A quote I can never find in Ronald Bottrall (or was it Ronald Duncan?) is about most poetry being no more than a mating call. Writing ‘objective’ poetry then becomes an aspirational item. Duncan’s poem ‘Man’ is about physics, astronomy, and biology. The theory of a competitive game won by depersonalising the poem, making it more and more like film from a security camera, registering shapes non-projectively, ‘no-one’s dream’. For many years, a tiny group of poets (and perhaps visual artists?) has been trying to score points in this game. Is it worth us going down for a look? Maybe I’m the wrong person to give the match commentary, as I’ve always preferred folklore and pop music to academic art.
Simultaneity is the key to suggestivity. Places and sensations become interesting through association with people you are attached to, groupings of figures, social dynamics. You isolate the concrete data from the interpersonal stuff and it becomes too easy to resolve. It loses its power to occupy the mind. It arouses very few associations because it is straightforward. De-expressive. The part about screening out the author’s bias is great, but it is strange that we are not being shown human, interpersonal situations to reveal with this new cleaned lens. Is it that suppressing the author’s feelings is just an aspect of suppressing other people’s feelings? In this context of overt or covert imperatives, is it possible for the reader to have feelings?There is a key oscillation in any evaluation of Joyce’s œuvre. The work on Sweeny seems to seize the myth-figure as a projection of private feelings, an identification, yet the feelings of Sweeny are ones of de-identification and dis-possession. Decision is impossible. With the procedural work, the context is compatible with trauma and dissociative withdrawal but simultaneously it is possible that the works show a shaping power. This ambiguity follows inevitably on from the suppression of contextual information and especially of any accounts of interaction with other people.

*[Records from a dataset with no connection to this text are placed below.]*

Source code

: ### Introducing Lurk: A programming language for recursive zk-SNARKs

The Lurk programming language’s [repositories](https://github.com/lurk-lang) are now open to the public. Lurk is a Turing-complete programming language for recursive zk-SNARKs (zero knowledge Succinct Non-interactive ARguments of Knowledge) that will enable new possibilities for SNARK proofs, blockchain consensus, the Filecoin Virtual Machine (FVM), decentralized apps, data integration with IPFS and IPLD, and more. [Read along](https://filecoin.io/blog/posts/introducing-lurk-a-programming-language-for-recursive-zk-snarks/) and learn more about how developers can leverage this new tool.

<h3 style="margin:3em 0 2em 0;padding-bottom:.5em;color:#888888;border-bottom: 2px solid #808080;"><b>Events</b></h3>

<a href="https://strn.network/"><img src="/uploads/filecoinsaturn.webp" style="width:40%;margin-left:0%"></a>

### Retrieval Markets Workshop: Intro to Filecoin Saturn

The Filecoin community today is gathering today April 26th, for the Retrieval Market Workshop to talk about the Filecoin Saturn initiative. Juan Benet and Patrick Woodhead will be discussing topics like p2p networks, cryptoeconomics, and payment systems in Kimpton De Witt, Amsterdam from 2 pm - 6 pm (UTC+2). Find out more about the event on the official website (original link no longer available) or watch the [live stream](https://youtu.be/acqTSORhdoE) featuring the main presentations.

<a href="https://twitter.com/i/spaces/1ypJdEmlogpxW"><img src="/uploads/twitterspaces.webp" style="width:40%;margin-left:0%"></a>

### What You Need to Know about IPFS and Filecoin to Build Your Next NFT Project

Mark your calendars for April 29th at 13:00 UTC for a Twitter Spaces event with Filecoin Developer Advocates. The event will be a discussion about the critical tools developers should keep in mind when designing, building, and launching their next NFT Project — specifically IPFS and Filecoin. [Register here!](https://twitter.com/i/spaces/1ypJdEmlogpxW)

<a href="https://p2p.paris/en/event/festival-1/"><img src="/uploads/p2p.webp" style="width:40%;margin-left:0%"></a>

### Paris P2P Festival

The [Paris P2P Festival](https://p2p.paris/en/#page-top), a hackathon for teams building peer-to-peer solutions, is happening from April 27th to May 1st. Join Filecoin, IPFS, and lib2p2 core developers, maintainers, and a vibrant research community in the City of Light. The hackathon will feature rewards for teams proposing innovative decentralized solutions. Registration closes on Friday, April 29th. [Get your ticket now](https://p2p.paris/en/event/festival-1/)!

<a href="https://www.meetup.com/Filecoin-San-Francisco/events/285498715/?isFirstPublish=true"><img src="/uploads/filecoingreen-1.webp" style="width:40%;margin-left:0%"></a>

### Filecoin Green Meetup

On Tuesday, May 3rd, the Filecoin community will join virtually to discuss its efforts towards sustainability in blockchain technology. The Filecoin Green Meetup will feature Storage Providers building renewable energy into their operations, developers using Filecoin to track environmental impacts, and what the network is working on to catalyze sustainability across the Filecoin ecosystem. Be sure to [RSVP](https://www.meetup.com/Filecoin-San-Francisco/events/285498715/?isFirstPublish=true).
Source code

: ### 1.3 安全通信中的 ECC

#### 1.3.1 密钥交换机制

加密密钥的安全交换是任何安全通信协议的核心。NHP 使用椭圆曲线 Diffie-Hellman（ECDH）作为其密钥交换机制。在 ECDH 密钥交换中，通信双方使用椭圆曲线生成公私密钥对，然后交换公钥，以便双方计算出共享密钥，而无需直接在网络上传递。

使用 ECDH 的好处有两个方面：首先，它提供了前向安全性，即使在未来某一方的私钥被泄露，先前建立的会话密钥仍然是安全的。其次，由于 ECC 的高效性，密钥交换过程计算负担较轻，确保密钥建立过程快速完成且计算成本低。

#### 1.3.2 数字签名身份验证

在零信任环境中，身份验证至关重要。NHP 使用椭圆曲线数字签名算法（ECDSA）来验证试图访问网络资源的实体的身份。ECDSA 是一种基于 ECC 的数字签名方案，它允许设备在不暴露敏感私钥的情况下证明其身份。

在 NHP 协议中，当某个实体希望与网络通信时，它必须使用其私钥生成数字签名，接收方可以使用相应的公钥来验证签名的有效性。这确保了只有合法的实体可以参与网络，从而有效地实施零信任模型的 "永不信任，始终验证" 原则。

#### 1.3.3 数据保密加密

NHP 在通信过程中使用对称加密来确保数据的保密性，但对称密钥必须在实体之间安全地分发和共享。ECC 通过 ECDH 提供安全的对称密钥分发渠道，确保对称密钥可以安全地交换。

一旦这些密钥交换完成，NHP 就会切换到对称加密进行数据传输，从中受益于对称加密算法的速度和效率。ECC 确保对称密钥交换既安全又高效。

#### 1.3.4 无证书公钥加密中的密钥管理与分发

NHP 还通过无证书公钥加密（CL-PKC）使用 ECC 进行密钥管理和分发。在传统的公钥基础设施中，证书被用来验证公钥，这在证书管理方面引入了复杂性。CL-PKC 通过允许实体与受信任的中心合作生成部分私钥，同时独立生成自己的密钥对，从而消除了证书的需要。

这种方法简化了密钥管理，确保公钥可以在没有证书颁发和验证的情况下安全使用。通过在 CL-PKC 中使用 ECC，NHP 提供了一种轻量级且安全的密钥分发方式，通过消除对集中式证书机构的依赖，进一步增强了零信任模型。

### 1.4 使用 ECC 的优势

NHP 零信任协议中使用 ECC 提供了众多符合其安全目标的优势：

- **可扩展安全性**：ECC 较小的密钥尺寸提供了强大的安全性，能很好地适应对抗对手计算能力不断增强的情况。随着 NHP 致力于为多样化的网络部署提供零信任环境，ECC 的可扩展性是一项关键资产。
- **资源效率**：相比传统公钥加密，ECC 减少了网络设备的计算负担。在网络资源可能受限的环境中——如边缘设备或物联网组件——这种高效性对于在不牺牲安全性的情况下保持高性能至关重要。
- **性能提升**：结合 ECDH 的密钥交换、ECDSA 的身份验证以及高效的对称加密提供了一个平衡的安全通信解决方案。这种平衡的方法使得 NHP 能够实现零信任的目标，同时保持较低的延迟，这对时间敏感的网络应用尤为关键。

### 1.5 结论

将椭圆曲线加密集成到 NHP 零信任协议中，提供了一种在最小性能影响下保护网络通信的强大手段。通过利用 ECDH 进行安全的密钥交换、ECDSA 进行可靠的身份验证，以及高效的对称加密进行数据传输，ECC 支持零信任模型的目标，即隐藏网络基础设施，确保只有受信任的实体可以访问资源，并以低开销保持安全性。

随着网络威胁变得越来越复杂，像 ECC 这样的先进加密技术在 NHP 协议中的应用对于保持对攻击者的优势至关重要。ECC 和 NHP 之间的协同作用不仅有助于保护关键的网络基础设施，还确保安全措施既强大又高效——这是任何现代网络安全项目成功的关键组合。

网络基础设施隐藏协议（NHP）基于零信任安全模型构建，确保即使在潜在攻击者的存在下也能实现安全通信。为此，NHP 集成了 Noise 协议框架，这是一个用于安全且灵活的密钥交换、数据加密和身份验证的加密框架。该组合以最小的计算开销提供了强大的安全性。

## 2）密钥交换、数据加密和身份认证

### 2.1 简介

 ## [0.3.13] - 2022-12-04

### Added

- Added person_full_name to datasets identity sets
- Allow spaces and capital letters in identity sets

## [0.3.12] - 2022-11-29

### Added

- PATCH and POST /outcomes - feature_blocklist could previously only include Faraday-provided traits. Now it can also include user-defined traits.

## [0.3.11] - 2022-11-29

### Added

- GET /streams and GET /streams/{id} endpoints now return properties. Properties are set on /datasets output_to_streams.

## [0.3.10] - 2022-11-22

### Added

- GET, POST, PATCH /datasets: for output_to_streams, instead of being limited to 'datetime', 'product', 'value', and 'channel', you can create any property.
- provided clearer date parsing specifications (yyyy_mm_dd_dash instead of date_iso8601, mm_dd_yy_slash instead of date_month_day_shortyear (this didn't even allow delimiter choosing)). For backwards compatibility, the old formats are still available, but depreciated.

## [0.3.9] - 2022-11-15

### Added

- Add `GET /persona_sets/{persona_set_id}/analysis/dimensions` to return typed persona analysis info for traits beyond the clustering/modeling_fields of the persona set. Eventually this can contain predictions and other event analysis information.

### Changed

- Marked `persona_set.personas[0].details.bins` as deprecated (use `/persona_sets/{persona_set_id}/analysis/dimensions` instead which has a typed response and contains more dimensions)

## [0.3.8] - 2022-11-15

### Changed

The move towards writing poetry down deprived it of music, perhaps, certainly of the suprasegmental qualities of pitch, timbre, etc., which are personal in a physiological sense. A wish to carry out the process again and eliminate the personal may be simply to follow the slope. An involuntary drift down the track of spent energies? Another rare word is exuviae. These are simply the shed skin of something, its slough – a metaphor commonly used for the soul quitting the body. Perhaps we should extend this to a whole universe abandoned by its maker. Or to an artwork from which personality and voice have been expunged. The silence of the artist is like the silence of God, part of a desacralised world which I am terribly happy not to live in.